Максимум, что приходит в голову, — это отблагодарить за мужское поведение и пожелать хорошего продолжения дня. Хотя, по-хорошему, административную ответственность за хамство, о которой много кто слышал, но мало кто видел, никто не отменял.

Менее голословную идею для такого случая дарят участники форумов: “Если мужчина нахамил мне в транспорте или толкнул меня, я встаю у него за спиной и… аккуратно… накрашенными губами… ставлю ему след на рубашке! Пускай дома с женой объясняется”. Или отстирывает, по крайней мере.

И можно еще промолчать, если дело касается тебя непосредственно. Но:

— Эээ! Я сесть хочу.

— Мужчина, это вряд ли. Сядет моя мама.

Водопад невнятного оскорбительно-возмущенного бормотания и горестных вздохов.

И, конечно, голос “из зала”:

— Ишь как с мужчиной разговаривает! Молодая да наглая.

фото
draugiem.lv

Быть “молодой да наглой” легко в ситуации, когда хамство носит повсеместный характер и воспринимается большинством как норма.

Вездесущее и Громогласное Оно настигает не только в автобусе сотого маршрута, но и в Национальном художественном музее, например.

Когда-то в качестве примера худшего журналистского заголовка для материала нам приводили такой: “Паміж дзярмом і мастацтвам”. Неэтично-неэстетично, но очень правдиво.

Журналисты, адекватно-заинтересованные и заинтересованные адекватно, встречаются с белорусским художником, чтобы обсудить представленную им экспозицию.

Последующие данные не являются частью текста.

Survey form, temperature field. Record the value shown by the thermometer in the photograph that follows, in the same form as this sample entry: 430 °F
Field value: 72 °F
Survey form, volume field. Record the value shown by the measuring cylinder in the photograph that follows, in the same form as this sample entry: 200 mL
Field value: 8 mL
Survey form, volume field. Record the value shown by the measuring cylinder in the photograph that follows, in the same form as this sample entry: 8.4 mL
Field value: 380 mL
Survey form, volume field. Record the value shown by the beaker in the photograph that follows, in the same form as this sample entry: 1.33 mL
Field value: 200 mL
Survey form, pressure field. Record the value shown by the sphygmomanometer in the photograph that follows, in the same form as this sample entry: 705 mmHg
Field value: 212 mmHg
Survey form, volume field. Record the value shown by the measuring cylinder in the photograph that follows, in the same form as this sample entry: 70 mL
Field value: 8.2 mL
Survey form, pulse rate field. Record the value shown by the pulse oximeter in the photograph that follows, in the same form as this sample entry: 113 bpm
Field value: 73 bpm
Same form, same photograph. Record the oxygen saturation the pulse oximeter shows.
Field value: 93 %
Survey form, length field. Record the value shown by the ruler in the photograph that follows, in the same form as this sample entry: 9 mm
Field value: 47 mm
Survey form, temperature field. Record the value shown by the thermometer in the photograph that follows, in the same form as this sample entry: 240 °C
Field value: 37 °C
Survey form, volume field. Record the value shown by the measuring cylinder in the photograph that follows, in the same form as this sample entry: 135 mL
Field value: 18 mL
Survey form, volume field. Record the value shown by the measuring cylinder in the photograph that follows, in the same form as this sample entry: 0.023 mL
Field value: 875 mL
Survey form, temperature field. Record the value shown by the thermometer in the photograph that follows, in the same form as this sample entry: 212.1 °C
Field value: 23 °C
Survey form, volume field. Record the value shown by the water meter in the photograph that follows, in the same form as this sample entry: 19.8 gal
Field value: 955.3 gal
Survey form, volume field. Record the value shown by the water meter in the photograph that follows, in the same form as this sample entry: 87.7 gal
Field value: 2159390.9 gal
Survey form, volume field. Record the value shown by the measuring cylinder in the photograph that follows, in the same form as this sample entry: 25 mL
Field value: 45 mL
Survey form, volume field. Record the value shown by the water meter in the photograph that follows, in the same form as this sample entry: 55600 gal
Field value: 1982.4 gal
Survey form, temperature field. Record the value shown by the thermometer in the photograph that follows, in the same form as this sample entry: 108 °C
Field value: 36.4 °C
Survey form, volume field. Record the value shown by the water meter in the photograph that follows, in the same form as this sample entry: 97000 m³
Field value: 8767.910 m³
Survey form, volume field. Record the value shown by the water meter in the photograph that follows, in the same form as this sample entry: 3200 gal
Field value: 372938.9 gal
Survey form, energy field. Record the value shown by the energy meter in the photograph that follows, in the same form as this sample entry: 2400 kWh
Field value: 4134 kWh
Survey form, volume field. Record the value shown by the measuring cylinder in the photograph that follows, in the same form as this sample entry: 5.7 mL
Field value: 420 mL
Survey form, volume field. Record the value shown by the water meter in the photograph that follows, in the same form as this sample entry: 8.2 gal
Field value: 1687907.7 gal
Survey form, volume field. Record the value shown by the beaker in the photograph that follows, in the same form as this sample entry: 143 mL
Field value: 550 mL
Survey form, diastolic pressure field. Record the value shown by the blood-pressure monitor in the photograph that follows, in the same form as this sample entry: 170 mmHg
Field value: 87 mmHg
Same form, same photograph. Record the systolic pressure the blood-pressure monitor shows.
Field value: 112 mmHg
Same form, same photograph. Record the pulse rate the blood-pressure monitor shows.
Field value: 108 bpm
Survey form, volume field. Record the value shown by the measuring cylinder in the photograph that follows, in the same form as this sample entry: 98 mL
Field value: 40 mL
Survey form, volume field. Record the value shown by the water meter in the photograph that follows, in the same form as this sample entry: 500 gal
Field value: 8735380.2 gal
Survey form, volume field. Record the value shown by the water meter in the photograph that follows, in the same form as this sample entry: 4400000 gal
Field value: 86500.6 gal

Разговор складывается, все понимают и любят друг друга, когда идиллию прерывают звуки разорвавшегося шланга, которые издает не то искусствовед, не то критикесса — типичный такой персонаж в костюме из обивки дивана, который вовремя не направил творческие спазмы в созидательное русло и решил стать теоретическим “троллем”.

За минуту люди, которые интересуются творчеством художника, оказываются желтой прессой, которая не знает точного определения слова “экспозиция”, разрушает культурную ситуацию в стране и не имеет права на существование в принципе. Взмахи руками, яростная мимика, крики — звездный час хама артистичного.

“Желтая пресса” умирает от стыда за все происходящее. Художник — вдвойне.

Свой гневный спич женщина искусства подкрепляет попытками забрать у фотокорреспондента камеру.

— Послушайте, женщина…

— Прекратите меня оскорблять! Я не женщина!

— Девушка…

— Я не девушка!

— Кто вы?

— Я частное лицо при исполнении обязанностей! Я затаскаю вас по судам! Как ваша фамилия?

Если смерти от стыда в таких случаях избежать удается, от смеха — практически невозможно.

— А вот смеяться вы тут не смейте! — мгновенно реагирует музейный цербер.

— Но это действительно смешно. Почему вы позволяете себе вмешиваться в разговор взрослых людей, оскорблять их, повышать голос? Вы же в музее, в конце концов, нет?..

Вместо ответа следует обещание как минимум больше никогда не пускать на порог музея, как максимум — посадить.

Хамство, вооруженное должностью и положением, опасно и неуправляемо вдвойне.

Между тем, наверняка, можно было как минимум взаимно узнать фамилию, оставить запись в книге отзывов… Нужно было.

Ведь тот же комплексный обед “паміж дзярмом и мастацтвам” можно получить вне зависимости от ситуации. В автобусе, в метро, в музее, в магазине... А уж сколько этого самого "обеда" здесь, в МаксПарке... можно и не говорить

То ли особенности национальной культуры продемонстрируешь, то ли то, как нельзя.

Хамство в человеке, как глисты, обитает, не стесняясь возраста, образования, статуса.

Оно поджидает в самых неожиданных местах нас и наше время, отведенное на приятных людей, интеллигентное общение и хорошее настроение. Хамство этим питается. И, если голодным оставлять его не получается, может, стоит хотя бы испортить ему аппетит?